When I started this trip, I had a general plan to get to Beijing to visit a brass instrument factory that produced a tuba that I purchased a couple of years ago. I had gotten to know the company president when I purchased the tuba at one of the trade shows held in Anaheim. Well, when I planned the trip I didn't know that I would be invited by Andy's girlfriend to visit her hometown of Wenzhou and that visit would actually happen (now scheduled for this coming weekend). The chance to get to know another family in China certainly trumped my interest in seeing the manufacturing plant (like I had in Germany)-- so last night I decided to cancel plans to travel to Beijing (a 5 hour high speed train ride and $100 each way from Shanghai) which had been in my plans for this week. Instead, I decided to make an overnight trip to the 4th largest city in China (pop 8.7 million) and reputed to be among the most beautiful earning it this slogan: "In paradise there is a heaven, on earth there is Hangzhou."
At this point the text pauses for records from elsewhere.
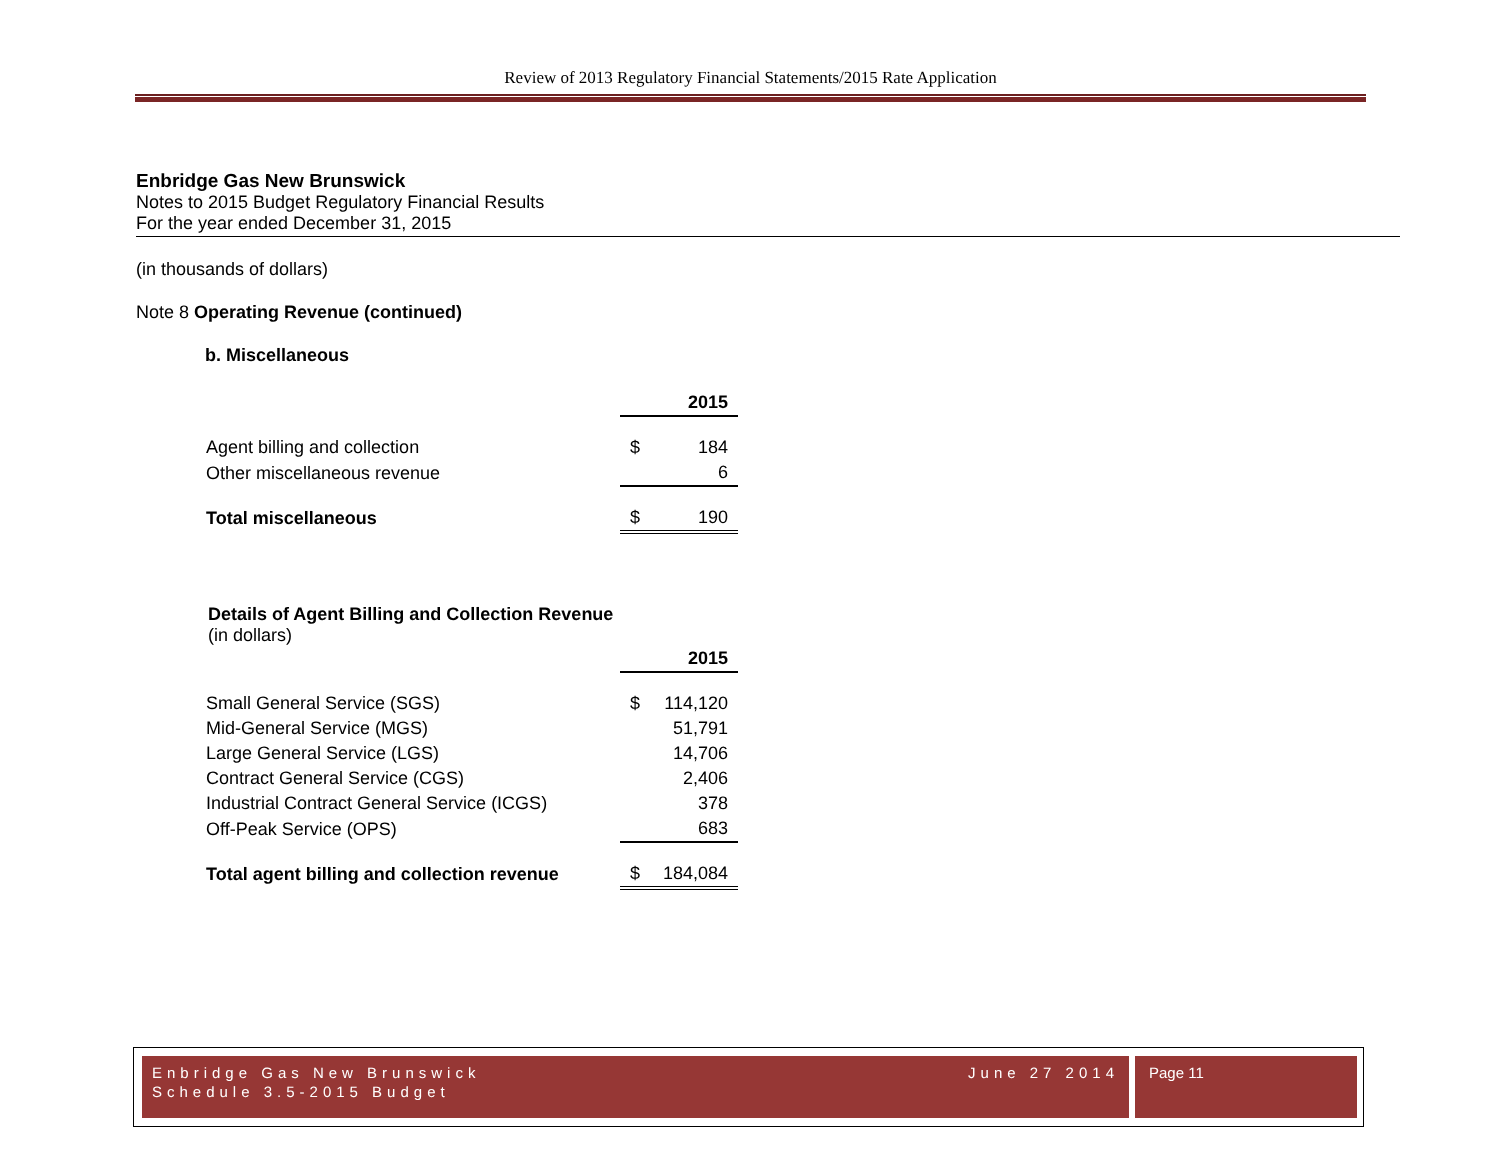Review of 2013 Regulatory Financial Statements/2015 Rate Application
Enbridge Gas New Brunswick
Notes to 2015 Budget Regulatory Financial Results
For the year ended December 31, 2015
(in thousands of dollars)
Note 8 Operating Revenue (continued)
b. Miscellaneous
| | | 2015 |
| Agent billing and collection | $ | 184 |
| Other miscellaneous revenue | | 6 |
| Total miscellaneous | $ | 190 |
Details of Agent Billing and Collection Revenue
(in dollars)
| | | 2015 |
| Small General Service (SGS) | $ | 114,120 |
| Mid-General Service (MGS) | | 51,791 |
| Large General Service (LGS) | | 14,706 |
| Contract General Service (CGS) | | 2,406 |
| Industrial Contract General Service (ICGS) | | 378 |
| Off-Peak Service (OPS) | | 683 |
| Total agent billing and collection revenue | $ | 184,084 |
Enbridge Gas New Brunswick June 27 2014
Schedule 3.5-2015 Budget
Page 11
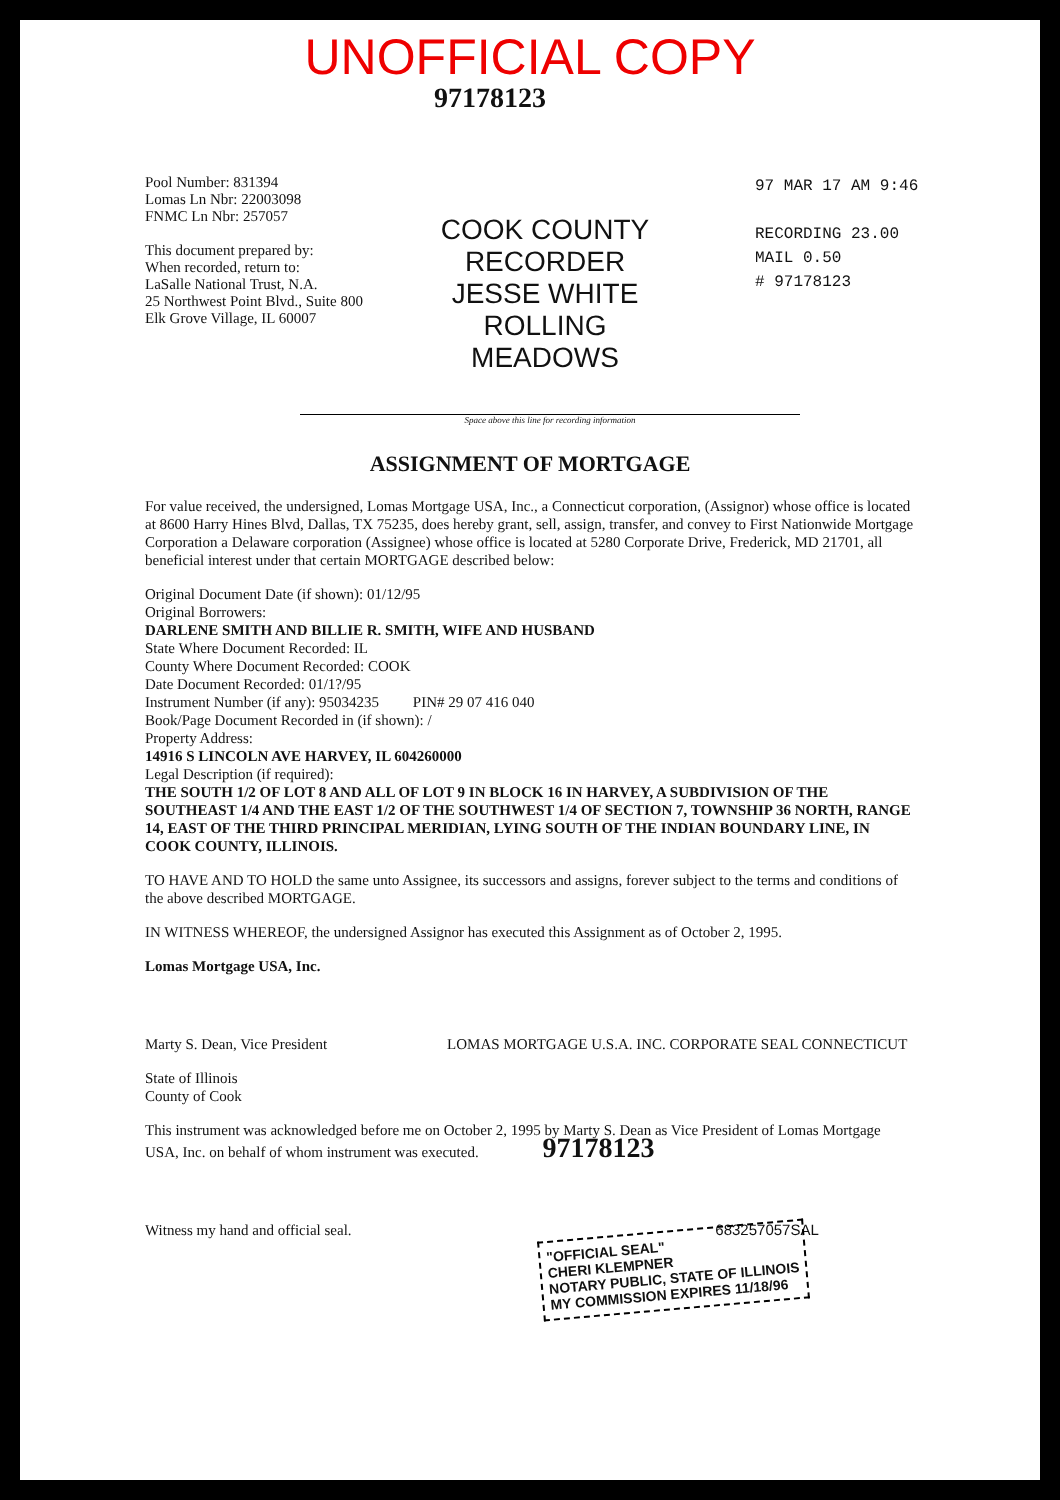UNOFFICIAL COPY
97178123
Pool Number: 831394
Lomas Ln Nbr: 22003098
FNMC Ln Nbr: 257057
This document prepared by:
When recorded, return to:
LaSalle National Trust, N.A.
25 Northwest Point Blvd., Suite 800
Elk Grove Village, IL 60007
COOK COUNTY RECORDER
JESSE WHITE
ROLLING MEADOWS
97 MAR 17 AM 9:46
RECORDING 23.00
MAIL 0.50
# 97178123
Space above this line for recording information
ASSIGNMENT OF MORTGAGE
For value received, the undersigned, Lomas Mortgage USA, Inc., a Connecticut corporation, (Assignor) whose office is located at 8600 Harry Hines Blvd, Dallas, TX 75235, does hereby grant, sell, assign, transfer, and convey to First Nationwide Mortgage Corporation a Delaware corporation (Assignee) whose office is located at 5280 Corporate Drive, Frederick, MD 21701, all beneficial interest under that certain MORTGAGE described below:
Original Document Date (if shown): 01/12/95
Original Borrowers:
DARLENE SMITH AND BILLIE R. SMITH, WIFE AND HUSBAND
State Where Document Recorded: IL
County Where Document Recorded: COOK
Date Document Recorded: 01/1?/95
Instrument Number (if any): 95034235 PIN# 29 07 416 040
Book/Page Document Recorded in (if shown): /
Property Address:
14916 S LINCOLN AVE HARVEY, IL 604260000
Legal Description (if required):
THE SOUTH 1/2 OF LOT 8 AND ALL OF LOT 9 IN BLOCK 16 IN HARVEY, A SUBDIVISION OF THE SOUTHEAST 1/4 AND THE EAST 1/2 OF THE SOUTHWEST 1/4 OF SECTION 7, TOWNSHIP 36 NORTH, RANGE 14, EAST OF THE THIRD PRINCIPAL MERIDIAN, LYING SOUTH OF THE INDIAN BOUNDARY LINE, IN COOK COUNTY, ILLINOIS.
TO HAVE AND TO HOLD the same unto Assignee, its successors and assigns, forever subject to the terms and conditions of the above described MORTGAGE.
IN WITNESS WHEREOF, the undersigned Assignor has executed this Assignment as of October 2, 1995.
Lomas Mortgage USA, Inc.
Marty S. Dean, Vice President LOMAS MORTGAGE U.S.A. INC. CORPORATE SEAL CONNECTICUT
State of Illinois
County of Cook
This instrument was acknowledged before me on October 2, 1995 by Marty S. Dean as Vice President of Lomas Mortgage USA, Inc. on behalf of whom instrument was executed. 97178123
Witness my hand and official seal. 683257057SAL
"OFFICIAL SEAL"
CHERI KLEMPNER
NOTARY PUBLIC, STATE OF ILLINOIS
MY COMMISSION EXPIRES 11/18/96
With Andy's help, we determined that the 55 minute high speed train cost about $12.50 USD and I arranged a hostel there using the well-regarded Hostelworld.com web site. Andy suggested that I might want to try to connect with his girlfriend's brother, Hongwei, who is a student at a Hangzhou university. This possibility led to various personal and logistical considerations: did he want to meet me; did he have time free from his schooling; how and where would we connect. Using the most common messaging program in China (WeChat), Andy was able to create the necessary arrangements while I added the WeChat program to my iPhone and created an account. Shortly, I was in direct communication with Hongwei. Hongwei expressed a lack of confidence in his ability with spoken English -- but had the day off and was willing to "host" me.
So, this morning I headed out early to catch the subway to Shanghai's Hongqiao Train Station. A new adventure!
Now, please allow me to give a detailed description of the next few minutes. Anyone who has traveled in China will recognize and laugh along with the challenges I describe -- the rest of you will learn part of the reason I enjoy visiting China: every little accomplishment, no matter how insignificant -- from finding a toilet, to filling your belly, to getting to your destination -- comes with such intense satisfaction. Anyway, here's the story:
Getting to the train station was easy and initially I thought getting the ticket and on the train would be easy because the station was modern and signage included English. The easy part ended when I saw lines of Chinese both at machines and at the counter waiting to purchase tickets. I waited for a machine hoping it would have an English button like I had experienced on my solo trip to Xian on my last trip -- and was pleased that it did. Quickly I punched in my destination, determined which train I wanted and touched "purchase." The programmers must have decided to stop with the English at that point as I was unable to figure out how to actually accomplish the purchase without some pre-exisiting "train card." It wouldn't take my money or credit card and I was left with cancelling the transaction and waiting in another line which was about 20 people deep.
As I waited my turn, I tore pages from the Lonely Planet book and began underlining and circling what I needed in the event that the ticket representative spoke no English. It was a good thing I was prepared because she seemed to not understand any English.
I then stopped a middle aged woman -- and she just pointed to the other end of the massive building -- so off I went in that direction hoping I'd see something along the way. Within 30 seconds or so, the woman was running to catch up with me -- and while speaking only Chinese, made motions that it was clear I should follow her. I'm guessing she had only belatedly realized that I really didn't know what I was doing when she had directed me to the other end of the station.
It turns out that all the boarding gates -- that lead to the platforms -- are on the upper level of the station -- and she was leading me to the escalators that led to the entrance to the departure hall. It was also gigantic. I thanked her several times with my slaughtered "xiexie" thank you which she may not have understood from my Chinese but probably did from my body language. She smiled. Once again, as has happened frequently, someone here helped me out when I needed it.
Getting on the train and finding my seat was a breeze -- and as I got comfortable in my chair, that fun sense of accomplishment swept over me.
The challenges returned as soon as I exited the train into Hangzhou's massive train station -- this one very old and with little English signage. I had arranged to meet Hongwei at the hostel and he had texted me Chinese characters to give to a cab driver -- but I got lost following a down arrow for a "Taxi" and had to retrace my steps back into the main hall with thousands of people rushing about.
Realizing that the signs were only going to lead me to where I had been, I asked a couple people and they just pointed in the direction I had already been. And, as I walked, several men approached me asking if I wanted a taxi. Fearing the Lonely Planet taxi scam warnings, I was set on finding the taxi queue myself -- however thankfully when one young person approached me -- for some unknown reason I didn't waive him off as I had done others. I stopped long enough for him to explain that he was Hongwei. He had decided on his own that I might get lost and decided to find me at the train station. He would have been impossible for me to pick him out in the station -- but a 6'1" bald white guy with a white goatee was easy for him to find.
My stress for the day was over -- I now was going to spend the rest of the day with a new friend.